[Source records]
* * * *

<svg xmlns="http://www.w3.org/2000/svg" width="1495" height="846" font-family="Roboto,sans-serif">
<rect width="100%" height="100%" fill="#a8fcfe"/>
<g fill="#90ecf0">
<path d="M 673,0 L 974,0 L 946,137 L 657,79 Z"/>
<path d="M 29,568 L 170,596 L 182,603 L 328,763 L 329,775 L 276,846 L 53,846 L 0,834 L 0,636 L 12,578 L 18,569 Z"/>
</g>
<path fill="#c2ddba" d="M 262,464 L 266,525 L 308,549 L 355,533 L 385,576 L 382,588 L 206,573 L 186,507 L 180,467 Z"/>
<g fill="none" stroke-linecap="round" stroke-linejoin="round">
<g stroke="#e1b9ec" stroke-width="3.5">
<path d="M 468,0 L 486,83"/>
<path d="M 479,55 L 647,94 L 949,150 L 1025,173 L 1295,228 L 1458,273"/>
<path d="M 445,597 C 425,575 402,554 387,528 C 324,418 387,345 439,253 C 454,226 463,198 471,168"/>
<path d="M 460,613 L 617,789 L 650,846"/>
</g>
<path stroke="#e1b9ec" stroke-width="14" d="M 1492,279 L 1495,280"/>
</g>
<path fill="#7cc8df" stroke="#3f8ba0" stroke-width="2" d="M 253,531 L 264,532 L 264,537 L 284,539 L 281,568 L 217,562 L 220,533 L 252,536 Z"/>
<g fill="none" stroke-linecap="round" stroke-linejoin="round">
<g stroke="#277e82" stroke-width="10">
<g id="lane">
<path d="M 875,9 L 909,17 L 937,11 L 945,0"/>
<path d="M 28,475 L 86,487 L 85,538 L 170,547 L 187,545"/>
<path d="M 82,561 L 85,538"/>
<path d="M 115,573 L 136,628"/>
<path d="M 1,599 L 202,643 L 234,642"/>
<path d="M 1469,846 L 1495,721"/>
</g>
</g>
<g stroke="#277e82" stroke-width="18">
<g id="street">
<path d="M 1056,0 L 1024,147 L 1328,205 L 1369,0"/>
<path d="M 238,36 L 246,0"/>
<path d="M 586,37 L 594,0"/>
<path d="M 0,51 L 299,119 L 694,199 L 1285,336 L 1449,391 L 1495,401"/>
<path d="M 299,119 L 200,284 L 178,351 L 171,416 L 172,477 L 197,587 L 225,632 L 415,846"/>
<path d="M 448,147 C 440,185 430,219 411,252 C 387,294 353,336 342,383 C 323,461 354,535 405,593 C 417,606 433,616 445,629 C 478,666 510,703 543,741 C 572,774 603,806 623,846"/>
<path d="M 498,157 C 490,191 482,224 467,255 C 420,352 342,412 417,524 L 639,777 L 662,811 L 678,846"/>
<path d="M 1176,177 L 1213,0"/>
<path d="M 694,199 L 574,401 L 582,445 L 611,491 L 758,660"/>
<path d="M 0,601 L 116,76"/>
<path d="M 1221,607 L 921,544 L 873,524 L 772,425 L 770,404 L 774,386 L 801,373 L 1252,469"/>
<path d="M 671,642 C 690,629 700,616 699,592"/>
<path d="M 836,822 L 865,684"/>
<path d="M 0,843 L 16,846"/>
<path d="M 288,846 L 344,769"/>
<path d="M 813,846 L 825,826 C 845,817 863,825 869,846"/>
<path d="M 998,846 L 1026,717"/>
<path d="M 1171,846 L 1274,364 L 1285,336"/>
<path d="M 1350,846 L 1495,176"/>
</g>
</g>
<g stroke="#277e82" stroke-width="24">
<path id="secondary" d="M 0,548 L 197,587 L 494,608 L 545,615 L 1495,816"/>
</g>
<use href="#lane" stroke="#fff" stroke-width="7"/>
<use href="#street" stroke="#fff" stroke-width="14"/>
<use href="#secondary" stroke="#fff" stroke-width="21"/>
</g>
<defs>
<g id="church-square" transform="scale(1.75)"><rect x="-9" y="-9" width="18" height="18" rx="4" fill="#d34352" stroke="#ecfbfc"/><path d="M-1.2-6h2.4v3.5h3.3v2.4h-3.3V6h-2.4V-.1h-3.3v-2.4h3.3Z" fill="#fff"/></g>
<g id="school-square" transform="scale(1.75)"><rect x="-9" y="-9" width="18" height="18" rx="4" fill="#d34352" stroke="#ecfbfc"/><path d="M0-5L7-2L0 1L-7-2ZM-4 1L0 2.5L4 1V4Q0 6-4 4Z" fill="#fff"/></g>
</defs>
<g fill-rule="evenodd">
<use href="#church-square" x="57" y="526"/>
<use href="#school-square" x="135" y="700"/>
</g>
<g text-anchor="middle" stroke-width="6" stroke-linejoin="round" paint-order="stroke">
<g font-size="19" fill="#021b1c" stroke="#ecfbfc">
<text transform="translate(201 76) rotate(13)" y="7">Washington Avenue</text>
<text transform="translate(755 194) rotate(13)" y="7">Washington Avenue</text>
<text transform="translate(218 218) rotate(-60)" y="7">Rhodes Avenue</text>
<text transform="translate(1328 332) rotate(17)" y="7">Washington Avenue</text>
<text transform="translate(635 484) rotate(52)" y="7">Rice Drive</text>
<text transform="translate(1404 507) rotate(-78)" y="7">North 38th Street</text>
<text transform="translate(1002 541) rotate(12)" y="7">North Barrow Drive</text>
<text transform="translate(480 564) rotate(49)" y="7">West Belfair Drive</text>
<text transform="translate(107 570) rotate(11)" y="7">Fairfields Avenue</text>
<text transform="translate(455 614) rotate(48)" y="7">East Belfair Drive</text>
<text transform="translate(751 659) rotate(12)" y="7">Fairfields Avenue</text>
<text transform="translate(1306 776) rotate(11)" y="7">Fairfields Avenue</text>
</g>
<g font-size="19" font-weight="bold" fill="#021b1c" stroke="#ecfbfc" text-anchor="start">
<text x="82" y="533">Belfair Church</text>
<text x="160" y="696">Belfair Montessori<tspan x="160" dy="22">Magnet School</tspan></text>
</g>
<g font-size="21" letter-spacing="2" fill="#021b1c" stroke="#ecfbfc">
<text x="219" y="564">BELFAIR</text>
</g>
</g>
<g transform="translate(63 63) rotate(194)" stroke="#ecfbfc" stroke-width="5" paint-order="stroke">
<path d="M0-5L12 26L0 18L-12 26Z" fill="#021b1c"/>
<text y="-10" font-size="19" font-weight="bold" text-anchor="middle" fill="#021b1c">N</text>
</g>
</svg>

* * * *

Set down every record above exactly as written.

__Your response__
<svg xmlns="http://www.w3.org/2000/svg" width="1495" height="846" font-family="Roboto,sans-serif">
<rect width="100%" height="100%" fill="#a8fcfe"/>
<g fill="#90ecf0">
<path d="M 673,0 L 974,0 L 946,137 L 657,79 Z"/>
<path d="M 29,568 L 170,596 L 182,603 L 328,763 L 329,775 L 276,846 L 53,846 L 0,834 L 0,636 L 12,578 L 18,569 Z"/>
</g>
<path fill="#c2ddba" d="M 262,464 L 266,525 L 308,549 L 355,533 L 385,576 L 382,588 L 206,573 L 186,507 L 180,467 Z"/>
<g fill="none" stroke-linecap="round" stroke-linejoin="round">
<g stroke="#e1b9ec" stroke-width="3.5">
<path d="M 468,0 L 486,83"/>
<path d="M 479,55 L 647,94 L 949,150 L 1025,173 L 1295,228 L 1458,273"/>
<path d="M 445,597 C 425,575 402,554 387,528 C 324,418 387,345 439,253 C 454,226 463,198 471,168"/>
<path d="M 460,613 L 617,789 L 650,846"/>
</g>
<path stroke="#e1b9ec" stroke-width="14" d="M 1492,279 L 1495,280"/>
</g>
<path fill="#7cc8df" stroke="#3f8ba0" stroke-width="2" d="M 253,531 L 264,532 L 264,537 L 284,539 L 281,568 L 217,562 L 220,533 L 252,536 Z"/>
<g fill="none" stroke-linecap="round" stroke-linejoin="round">
<g stroke="#277e82" stroke-width="10">
<g id="lane">
<path d="M 875,9 L 909,17 L 937,11 L 945,0"/>
<path d="M 28,475 L 86,487 L 85,538 L 170,547 L 187,545"/>
<path d="M 82,561 L 85,538"/>
<path d="M 115,573 L 136,628"/>
<path d="M 1,599 L 202,643 L 234,642"/>
<path d="M 1469,846 L 1495,721"/>
</g>
</g>
<g stroke="#277e82" stroke-width="18">
<g id="street">
<path d="M 1056,0 L 1024,147 L 1328,205 L 1369,0"/>
<path d="M 238,36 L 246,0"/>
<path d="M 586,37 L 594,0"/>
<path d="M 0,51 L 299,119 L 694,199 L 1285,336 L 1449,391 L 1495,401"/>
<path d="M 299,119 L 200,284 L 178,351 L 171,416 L 172,477 L 197,587 L 225,632 L 415,846"/>
<path d="M 448,147 C 440,185 430,219 411,252 C 387,294 353,336 342,383 C 323,461 354,535 405,593 C 417,606 433,616 445,629 C 478,666 510,703 543,741 C 572,774 603,806 623,846"/>
<path d="M 498,157 C 490,191 482,224 467,255 C 420,352 342,412 417,524 L 639,777 L 662,811 L 678,846"/>
<path d="M 1176,177 L 1213,0"/>
<path d="M 694,199 L 574,401 L 582,445 L 611,491 L 758,660"/>
<path d="M 0,601 L 116,76"/>
<path d="M 1221,607 L 921,544 L 873,524 L 772,425 L 770,404 L 774,386 L 801,373 L 1252,469"/>
<path d="M 671,642 C 690,629 700,616 699,592"/>
<path d="M 836,822 L 865,684"/>
<path d="M 0,843 L 16,846"/>
<path d="M 288,846 L 344,769"/>
<path d="M 813,846 L 825,826 C 845,817 863,825 869,846"/>
<path d="M 998,846 L 1026,717"/>
<path d="M 1171,846 L 1274,364 L 1285,336"/>
<path d="M 1350,846 L 1495,176"/>
</g>
</g>
<g stroke="#277e82" stroke-width="24">
<path id="secondary" d="M 0,548 L 197,587 L 494,608 L 545,615 L 1495,816"/>
</g>
<use href="#lane" stroke="#fff" stroke-width="7"/>
<use href="#street" stroke="#fff" stroke-width="14"/>
<use href="#secondary" stroke="#fff" stroke-width="21"/>
</g>
<defs>
<g id="church-square" transform="scale(1.75)"><rect x="-9" y="-9" width="18" height="18" rx="4" fill="#d34352" stroke="#ecfbfc"/><path d="M-1.2-6h2.4v3.5h3.3v2.4h-3.3V6h-2.4V-.1h-3.3v-2.4h3.3Z" fill="#fff"/></g>
<g id="school-square" transform="scale(1.75)"><rect x="-9" y="-9" width="18" height="18" rx="4" fill="#d34352" stroke="#ecfbfc"/><path d="M0-5L7-2L0 1L-7-2ZM-4 1L0 2.5L4 1V4Q0 6-4 4Z" fill="#fff"/></g>
</defs>
<g fill-rule="evenodd">
<use href="#church-square" x="57" y="526"/>
<use href="#school-square" x="135" y="700"/>
</g>
<g text-anchor="middle" stroke-width="6" stroke-linejoin="round" paint-order="stroke">
<g font-size="19" fill="#021b1c" stroke="#ecfbfc">
<text transform="translate(201 76) rotate(13)" y="7">Washington Avenue</text>
<text transform="translate(755 194) rotate(13)" y="7">Washington Avenue</text>
<text transform="translate(218 218) rotate(-60)" y="7">Rhodes Avenue</text>
<text transform="translate(1328 332) rotate(17)" y="7">Washington Avenue</text>
<text transform="translate(635 484) rotate(52)" y="7">Rice Drive</text>
<text transform="translate(1404 507) rotate(-78)" y="7">North 38th Street</text>
<text transform="translate(1002 541) rotate(12)" y="7">North Barrow Drive</text>
<text transform="translate(480 564) rotate(49)" y="7">West Belfair Drive</text>
<text transform="translate(107 570) rotate(11)" y="7">Fairfields Avenue</text>
<text transform="translate(455 614) rotate(48)" y="7">East Belfair Drive</text>
<text transform="translate(751 659) rotate(12)" y="7">Fairfields Avenue</text>
<text transform="translate(1306 776) rotate(11)" y="7">Fairfields Avenue</text>
</g>
<g font-size="19" font-weight="bold" fill="#021b1c" stroke="#ecfbfc" text-anchor="start">
<text x="82" y="533">Belfair Church</text>
<text x="160" y="696">Belfair Montessori<tspan x="160" dy="22">Magnet School</tspan></text>
</g>
<g font-size="21" letter-spacing="2" fill="#021b1c" stroke="#ecfbfc">
<text x="219" y="564">BELFAIR</text>
</g>
</g>
<g transform="translate(63 63) rotate(194)" stroke="#ecfbfc" stroke-width="5" paint-order="stroke">
<path d="M0-5L12 26L0 18L-12 26Z" fill="#021b1c"/>
<text y="-10" font-size="19" font-weight="bold" text-anchor="middle" fill="#021b1c">N</text>
</g>
</svg>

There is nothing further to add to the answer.